(AVAILABLE DATA Opens)

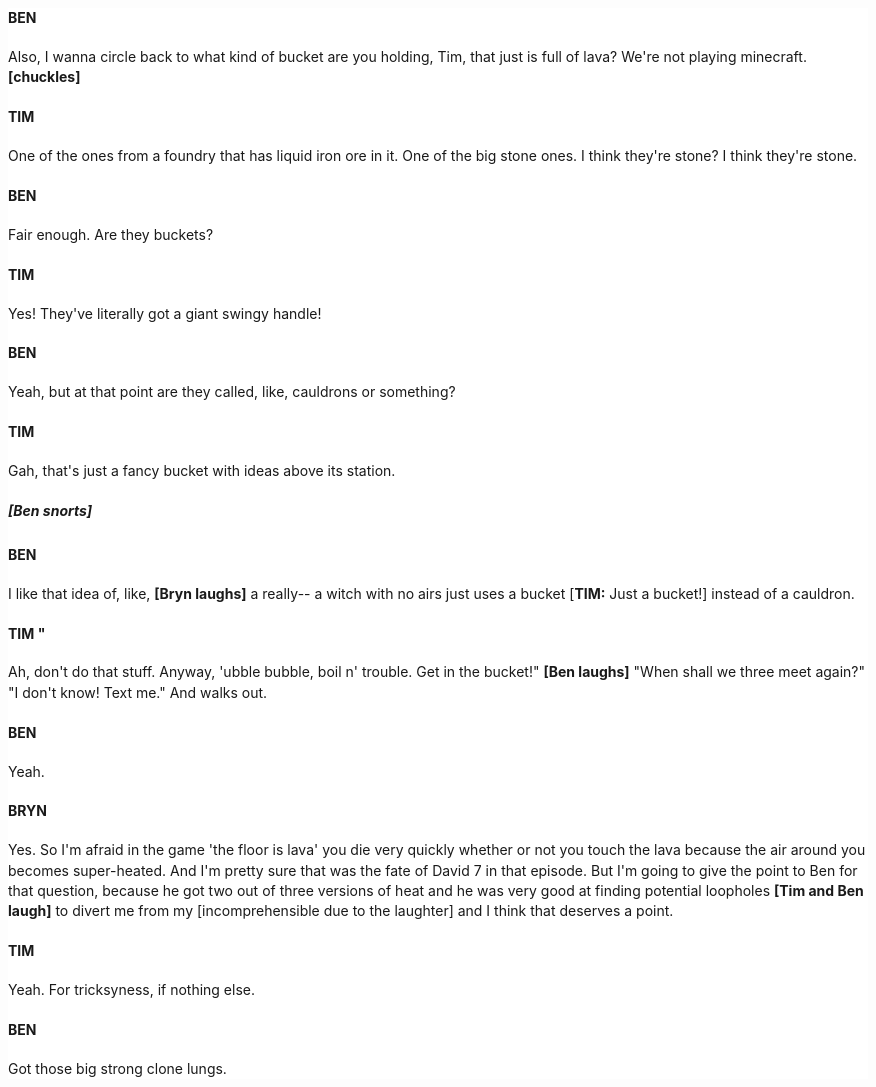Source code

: #### BEN

Also, I wanna circle back to what kind of bucket are you holding, Tim, that just is full of lava? We're not playing minecraft. __[chuckles]__

#### TIM

One of the ones from a foundry that has liquid iron ore in it. One of the big stone ones. I think they're stone? I think they're stone.

#### BEN

Fair enough. Are they buckets?

#### TIM

Yes! They've literally got a giant swingy handle!

#### BEN

Yeah, but at that point are they called, like, cauldrons or something?

#### TIM

Gah, that's just a fancy bucket with ideas above its station. 

#####  __[Ben snorts]__

#### BEN

I like that idea of, like, __[Bryn laughs]__ a really-- a witch with no airs just uses a bucket [__TIM:__ Just a bucket!] instead of a cauldron.

#### TIM "

Ah, don't do that stuff. Anyway, 'ubble bubble, boil n' trouble. Get in the bucket!" __[Ben laughs]__ "When shall we three meet again?" "I don't know! Text me." And walks out.

#### BEN

Yeah.

#### BRYN

Yes. So I'm afraid in the game 'the floor is lava' you die very quickly whether or not you touch the lava because the air around you becomes super-heated. And I'm pretty sure that was the fate of David 7 in that episode. But I'm going to give the point to Ben for that question, because he got two out of three versions of heat and he was very good at finding potential loopholes __[Tim and Ben laugh]__ to divert me from my [incomprehensible due to the laughter] and I think that deserves a point.

#### TIM

Yeah. For tricksyness, if nothing else.

#### BEN

Got those big strong clone lungs.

(AVAILABLE DATA Closes)

* **WHAT YOU HAVE TO DO**
Keep the pictures out of the copy and return the rest of the data above exactly.

* **TASK RESULT**
Source code

: #### BEN

Also, I wanna circle back to what kind of bucket are you holding, Tim, that just is full of lava? We're not playing minecraft. __[chuckles]__

#### TIM

One of the ones from a foundry that has liquid iron ore in it. One of the big stone ones. I think they're stone? I think they're stone.

#### BEN

Fair enough. Are they buckets?

#### TIM

Yes! They've literally got a giant swingy handle!

#### BEN

Yeah, but at that point are they called, like, cauldrons or something?

#### TIM

Gah, that's just a fancy bucket with ideas above its station. 

#####  __[Ben snorts]__

#### BEN

I like that idea of, like, __[Bryn laughs]__ a really-- a witch with no airs just uses a bucket [__TIM:__ Just a bucket!] instead of a cauldron.

#### TIM "

Ah, don't do that stuff. Anyway, 'ubble bubble, boil n' trouble. Get in the bucket!" __[Ben laughs]__ "When shall we three meet again?" "I don't know! Text me." And walks out.

#### BEN

Yeah.

#### BRYN

Yes. So I'm afraid in the game 'the floor is lava' you die very quickly whether or not you touch the lava because the air around you becomes super-heated. And I'm pretty sure that was the fate of David 7 in that episode. But I'm going to give the point to Ben for that question, because he got two out of three versions of heat and he was very good at finding potential loopholes __[Tim and Ben laugh]__ to divert me from my [incomprehensible due to the laughter] and I think that deserves a point.

#### TIM

Yeah. For tricksyness, if nothing else.

#### BEN

Got those big strong clone lungs.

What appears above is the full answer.